Here’s a young actor who has a long innings ahead. He doesn’t think before he acts.

It’s not about how deep he goes into his character. It’s more about how much at home he’s occupying the space provided by the script.

The same is true of the other actors.

Jaane Tu Ya Jaane Na exudes an urbane cool. It’s not really trying to be anything. It doesn’t have an earthshattering message for the masses.

What it has is an honest story about a bunch of credible characters told in a fashion that’s casually trendy and warm. Manoj Lobo’s cinematography and Shan Mohamed’s editing assist the director in making this a film that you’d probably like to watch again just to see if you missed out a vital bit of the characters’ lives while they were looking for love.

Mumbai Meri Jaan(2008): Nishikant Kamat went too early. It is rare for a film based on a gruesome traumatic real-life tragedy to be made into a film where every character and almost every episode and moment is etched out with unwavering care sensitivity and resonance.

Mumbai Meri Jaan is that rare gem of a film that makes your heart bleed, your eyes cry and your spritis soar in hope for a better tomorrow . Even as it makes your heart sink as fictional characters emerge from the horrific rubble of the train blasts that shook Mumbai on July 11, 2005, the reverberant drama brings to us moments that redeem the rapidly -disintegrating status of our society.

Mumbai Meri Jaan is unarguably the best-written film of this year. All the principal characters are designed to represent real life and yet convey significances that take them beyond sensationalistic newspaper headlines.

Whether we live in Mumbai or not, each one of us is bound to find a bit of ourselves in one or the other of the protagonists.

There’s Soha Ali Khan giving a career-defining performance as a hard-nosed television journalist who finds herself on the other side of the ‘offence’ when her boyfriend goes missing after the blast. This is a terrific terrifying and intimate study of irony and ambition, done is striking strokes of black and ‘fright’.

Or take the Madhavan track. He’s white-collar idealist who travels by train and almost gets killed in the blasts for his democratic principles. Madhavan brings a searching agony to his eyes , as suspicion and terror take hold of his heart creating situations in the script that are poignant and funny.

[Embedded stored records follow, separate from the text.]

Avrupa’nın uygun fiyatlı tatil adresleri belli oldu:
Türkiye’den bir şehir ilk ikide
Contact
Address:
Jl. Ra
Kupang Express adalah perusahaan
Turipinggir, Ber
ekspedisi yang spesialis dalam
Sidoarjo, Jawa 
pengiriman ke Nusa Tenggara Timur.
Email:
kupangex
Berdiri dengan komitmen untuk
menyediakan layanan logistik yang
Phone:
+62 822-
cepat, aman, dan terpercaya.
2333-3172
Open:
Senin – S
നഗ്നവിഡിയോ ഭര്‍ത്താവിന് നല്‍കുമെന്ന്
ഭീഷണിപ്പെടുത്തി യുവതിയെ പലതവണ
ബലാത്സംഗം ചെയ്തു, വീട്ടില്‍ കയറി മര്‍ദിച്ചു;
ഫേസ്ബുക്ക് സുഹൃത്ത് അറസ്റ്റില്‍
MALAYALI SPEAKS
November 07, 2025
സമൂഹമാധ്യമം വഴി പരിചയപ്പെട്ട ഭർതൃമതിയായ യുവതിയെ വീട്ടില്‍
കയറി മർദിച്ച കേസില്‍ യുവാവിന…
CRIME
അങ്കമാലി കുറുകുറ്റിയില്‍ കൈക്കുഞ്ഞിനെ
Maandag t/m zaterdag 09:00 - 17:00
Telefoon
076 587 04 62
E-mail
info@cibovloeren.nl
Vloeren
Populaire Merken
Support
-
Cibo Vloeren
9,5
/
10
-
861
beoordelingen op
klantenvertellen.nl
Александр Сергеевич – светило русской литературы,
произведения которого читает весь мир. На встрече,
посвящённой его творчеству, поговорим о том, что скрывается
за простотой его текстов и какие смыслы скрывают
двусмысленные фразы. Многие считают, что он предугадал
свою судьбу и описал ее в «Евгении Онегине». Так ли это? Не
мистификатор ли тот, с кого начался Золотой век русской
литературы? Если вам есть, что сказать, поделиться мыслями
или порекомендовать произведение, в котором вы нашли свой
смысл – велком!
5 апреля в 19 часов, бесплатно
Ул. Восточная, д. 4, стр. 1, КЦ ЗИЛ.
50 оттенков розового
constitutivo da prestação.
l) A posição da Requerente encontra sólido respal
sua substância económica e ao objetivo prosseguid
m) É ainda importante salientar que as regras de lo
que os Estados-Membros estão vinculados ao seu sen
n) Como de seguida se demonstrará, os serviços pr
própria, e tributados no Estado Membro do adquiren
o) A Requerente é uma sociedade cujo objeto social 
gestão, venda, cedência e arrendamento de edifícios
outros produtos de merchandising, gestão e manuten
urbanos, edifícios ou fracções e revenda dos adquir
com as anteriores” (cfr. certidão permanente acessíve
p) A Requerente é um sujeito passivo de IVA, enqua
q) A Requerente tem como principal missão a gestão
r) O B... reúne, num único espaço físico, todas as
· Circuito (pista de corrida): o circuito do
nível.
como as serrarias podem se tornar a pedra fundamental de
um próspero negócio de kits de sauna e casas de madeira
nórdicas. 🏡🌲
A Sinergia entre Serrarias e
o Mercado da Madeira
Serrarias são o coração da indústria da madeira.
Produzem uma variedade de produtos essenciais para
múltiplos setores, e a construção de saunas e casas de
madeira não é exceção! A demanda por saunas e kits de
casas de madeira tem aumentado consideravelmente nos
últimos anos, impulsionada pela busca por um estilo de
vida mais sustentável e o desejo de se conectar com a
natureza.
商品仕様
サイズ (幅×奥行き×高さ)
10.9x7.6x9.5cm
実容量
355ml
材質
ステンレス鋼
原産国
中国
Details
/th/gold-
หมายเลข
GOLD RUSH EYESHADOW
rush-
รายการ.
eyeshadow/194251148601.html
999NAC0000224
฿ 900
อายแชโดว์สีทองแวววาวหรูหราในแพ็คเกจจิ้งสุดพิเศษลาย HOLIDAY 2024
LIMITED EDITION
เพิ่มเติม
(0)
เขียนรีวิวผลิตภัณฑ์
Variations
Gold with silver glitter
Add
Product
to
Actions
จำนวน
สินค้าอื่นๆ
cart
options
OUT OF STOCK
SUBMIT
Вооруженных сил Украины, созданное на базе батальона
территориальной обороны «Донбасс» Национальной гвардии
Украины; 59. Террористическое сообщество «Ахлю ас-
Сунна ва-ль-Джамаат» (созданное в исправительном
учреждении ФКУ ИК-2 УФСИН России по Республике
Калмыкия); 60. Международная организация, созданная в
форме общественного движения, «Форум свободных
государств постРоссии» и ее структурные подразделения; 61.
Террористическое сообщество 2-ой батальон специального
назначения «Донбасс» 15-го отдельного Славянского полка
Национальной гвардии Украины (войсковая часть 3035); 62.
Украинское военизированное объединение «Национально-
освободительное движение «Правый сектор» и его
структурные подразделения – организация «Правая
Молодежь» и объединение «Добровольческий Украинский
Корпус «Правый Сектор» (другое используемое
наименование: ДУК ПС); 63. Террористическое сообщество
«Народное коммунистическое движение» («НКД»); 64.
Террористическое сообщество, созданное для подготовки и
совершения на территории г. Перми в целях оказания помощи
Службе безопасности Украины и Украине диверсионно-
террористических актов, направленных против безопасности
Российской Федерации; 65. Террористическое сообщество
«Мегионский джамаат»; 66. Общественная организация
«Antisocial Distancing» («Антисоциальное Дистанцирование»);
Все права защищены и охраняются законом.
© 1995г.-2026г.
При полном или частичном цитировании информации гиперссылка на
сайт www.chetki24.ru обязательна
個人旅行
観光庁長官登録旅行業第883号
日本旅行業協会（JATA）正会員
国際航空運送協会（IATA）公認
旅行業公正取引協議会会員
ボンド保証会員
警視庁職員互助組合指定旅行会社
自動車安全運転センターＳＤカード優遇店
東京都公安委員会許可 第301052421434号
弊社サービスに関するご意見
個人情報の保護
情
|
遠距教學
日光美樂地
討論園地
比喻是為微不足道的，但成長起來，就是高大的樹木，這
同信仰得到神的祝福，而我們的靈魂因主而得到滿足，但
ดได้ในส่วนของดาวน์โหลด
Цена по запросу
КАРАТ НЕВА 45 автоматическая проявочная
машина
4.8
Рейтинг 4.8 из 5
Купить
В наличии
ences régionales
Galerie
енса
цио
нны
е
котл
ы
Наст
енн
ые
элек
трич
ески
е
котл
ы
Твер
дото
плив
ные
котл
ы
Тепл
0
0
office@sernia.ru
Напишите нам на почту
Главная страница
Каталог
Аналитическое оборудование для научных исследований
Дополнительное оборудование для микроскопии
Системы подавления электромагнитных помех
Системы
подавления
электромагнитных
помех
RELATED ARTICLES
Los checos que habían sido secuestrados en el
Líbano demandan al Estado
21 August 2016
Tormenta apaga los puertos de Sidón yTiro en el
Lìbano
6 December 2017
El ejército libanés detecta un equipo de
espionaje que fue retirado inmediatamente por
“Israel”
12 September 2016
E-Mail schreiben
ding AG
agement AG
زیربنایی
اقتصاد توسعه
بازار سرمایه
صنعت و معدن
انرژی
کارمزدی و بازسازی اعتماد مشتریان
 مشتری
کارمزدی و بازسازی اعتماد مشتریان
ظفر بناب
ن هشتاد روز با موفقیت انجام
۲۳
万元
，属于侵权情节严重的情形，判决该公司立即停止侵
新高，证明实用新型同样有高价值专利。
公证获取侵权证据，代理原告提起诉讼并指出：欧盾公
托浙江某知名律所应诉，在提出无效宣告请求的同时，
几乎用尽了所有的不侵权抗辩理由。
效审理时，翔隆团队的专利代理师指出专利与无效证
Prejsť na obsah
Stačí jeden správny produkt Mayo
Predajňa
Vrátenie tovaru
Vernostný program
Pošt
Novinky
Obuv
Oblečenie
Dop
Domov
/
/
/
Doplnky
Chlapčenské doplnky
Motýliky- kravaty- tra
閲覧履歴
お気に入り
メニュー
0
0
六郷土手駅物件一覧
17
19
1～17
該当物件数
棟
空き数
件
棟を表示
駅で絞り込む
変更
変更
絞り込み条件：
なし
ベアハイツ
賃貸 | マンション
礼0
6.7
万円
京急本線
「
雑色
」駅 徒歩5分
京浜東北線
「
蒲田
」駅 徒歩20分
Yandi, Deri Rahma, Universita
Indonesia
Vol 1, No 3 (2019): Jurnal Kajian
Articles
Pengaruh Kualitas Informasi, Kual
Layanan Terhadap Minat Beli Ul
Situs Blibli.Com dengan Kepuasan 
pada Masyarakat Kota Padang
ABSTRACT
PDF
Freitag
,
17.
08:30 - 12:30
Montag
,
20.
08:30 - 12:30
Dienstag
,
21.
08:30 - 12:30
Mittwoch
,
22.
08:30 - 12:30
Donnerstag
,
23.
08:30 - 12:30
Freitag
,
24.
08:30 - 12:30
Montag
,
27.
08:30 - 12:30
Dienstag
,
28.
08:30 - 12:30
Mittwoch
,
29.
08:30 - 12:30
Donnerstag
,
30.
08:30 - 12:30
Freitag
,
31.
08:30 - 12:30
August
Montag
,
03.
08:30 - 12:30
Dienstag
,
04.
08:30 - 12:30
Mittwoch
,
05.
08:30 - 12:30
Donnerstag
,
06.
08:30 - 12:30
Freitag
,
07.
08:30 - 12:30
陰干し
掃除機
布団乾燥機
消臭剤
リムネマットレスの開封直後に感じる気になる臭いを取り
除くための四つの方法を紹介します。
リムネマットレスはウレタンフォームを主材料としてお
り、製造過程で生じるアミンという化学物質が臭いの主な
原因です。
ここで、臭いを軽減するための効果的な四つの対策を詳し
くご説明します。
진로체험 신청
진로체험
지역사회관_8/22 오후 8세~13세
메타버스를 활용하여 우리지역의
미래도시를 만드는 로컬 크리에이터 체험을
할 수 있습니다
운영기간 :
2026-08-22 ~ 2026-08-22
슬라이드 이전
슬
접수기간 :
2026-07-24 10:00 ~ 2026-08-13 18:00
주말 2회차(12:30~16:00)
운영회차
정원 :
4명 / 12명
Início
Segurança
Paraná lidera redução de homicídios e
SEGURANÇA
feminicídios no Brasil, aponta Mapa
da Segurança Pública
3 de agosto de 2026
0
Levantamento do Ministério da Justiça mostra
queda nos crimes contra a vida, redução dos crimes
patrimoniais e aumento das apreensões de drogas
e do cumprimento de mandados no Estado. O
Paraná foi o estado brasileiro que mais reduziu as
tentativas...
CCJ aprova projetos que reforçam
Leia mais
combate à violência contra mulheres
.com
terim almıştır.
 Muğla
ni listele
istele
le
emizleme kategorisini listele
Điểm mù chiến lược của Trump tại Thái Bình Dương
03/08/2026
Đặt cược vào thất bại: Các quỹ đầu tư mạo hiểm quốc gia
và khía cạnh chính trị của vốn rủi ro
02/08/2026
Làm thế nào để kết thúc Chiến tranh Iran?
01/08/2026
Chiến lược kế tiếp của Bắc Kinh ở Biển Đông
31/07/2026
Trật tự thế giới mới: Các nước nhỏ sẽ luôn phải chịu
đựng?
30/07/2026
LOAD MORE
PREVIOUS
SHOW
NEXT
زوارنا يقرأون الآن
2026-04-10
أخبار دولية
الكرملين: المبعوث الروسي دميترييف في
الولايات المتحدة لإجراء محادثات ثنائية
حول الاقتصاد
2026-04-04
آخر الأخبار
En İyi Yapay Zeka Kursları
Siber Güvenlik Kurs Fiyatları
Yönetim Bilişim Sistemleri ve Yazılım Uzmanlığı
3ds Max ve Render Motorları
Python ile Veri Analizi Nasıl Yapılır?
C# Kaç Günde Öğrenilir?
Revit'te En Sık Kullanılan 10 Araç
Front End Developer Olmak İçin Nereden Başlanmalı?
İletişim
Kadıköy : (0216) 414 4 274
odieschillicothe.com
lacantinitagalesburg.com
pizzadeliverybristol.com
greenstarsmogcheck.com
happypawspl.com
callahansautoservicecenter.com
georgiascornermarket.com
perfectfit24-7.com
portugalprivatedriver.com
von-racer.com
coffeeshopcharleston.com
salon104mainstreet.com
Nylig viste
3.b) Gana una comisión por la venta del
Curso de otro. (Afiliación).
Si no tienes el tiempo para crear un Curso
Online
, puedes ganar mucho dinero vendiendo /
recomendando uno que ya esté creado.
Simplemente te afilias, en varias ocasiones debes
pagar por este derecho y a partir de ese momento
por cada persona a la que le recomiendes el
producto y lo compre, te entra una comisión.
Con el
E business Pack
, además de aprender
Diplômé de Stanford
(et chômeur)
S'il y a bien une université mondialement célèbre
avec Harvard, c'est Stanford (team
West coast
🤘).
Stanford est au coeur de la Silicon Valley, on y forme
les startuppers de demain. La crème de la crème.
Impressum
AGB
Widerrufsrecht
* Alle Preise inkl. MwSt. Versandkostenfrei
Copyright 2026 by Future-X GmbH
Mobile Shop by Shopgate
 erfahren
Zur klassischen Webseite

Funniest in its savage cruelty is the jobless loiterer KayKay Menon’s suspicious trailing of a Muslim youth to a mosque…only to discover that the guy was is to meet his girlfriend. Paresh Rawal(does he ever stop being brilliant?) as the jaded cop in conversation with the young spirited colleague(Vijay Mourya) would remind you of Nana Patekar and Nakul Vaid in Ab Tak Chappan.

Hold that thought…There’s a treasury of thoughtprovoking challenging and deeply moving moments in Mumbai Meri Jaan to remind us how engaging cinema can be without sacrificing the message.

My favourite moment besides Soha’s obviously impressive breakdown sequence is the one where the Muslimphobic KayKay Menon –character accosts a poor old Muslim bread seller on the night after the blast.

Even as such sequences make us cringe we applaud the power of cinema to convey home truths in caustic and comic coatings.

With exceptional candour and emotion writer Yogesh Vinayak Joshi weaves in and out of the lives of the irreparably wounded characters(and we aren’t talking physical damage) . Whether it’s the look of bewilderment pain and shock in Madhavan’s eyes as he sees his limbless friend in hospital after the blasts, or Irrfan’s look of triumph after he creates a false bomb scare in a shoppingmall where he was insulted, Mumbai Meri Jaan discovers and celebrates the deep cleft between the haves and the have-nots .

Each of the 5 principal performances are outstanding in their sensitivity and warmth. And it would be criminal to single any of them out.

Seldom have we seen such a showcase of brilliant writing, , directing acting and communicating the power of cinema in all its glory. Nishikant, we miss you.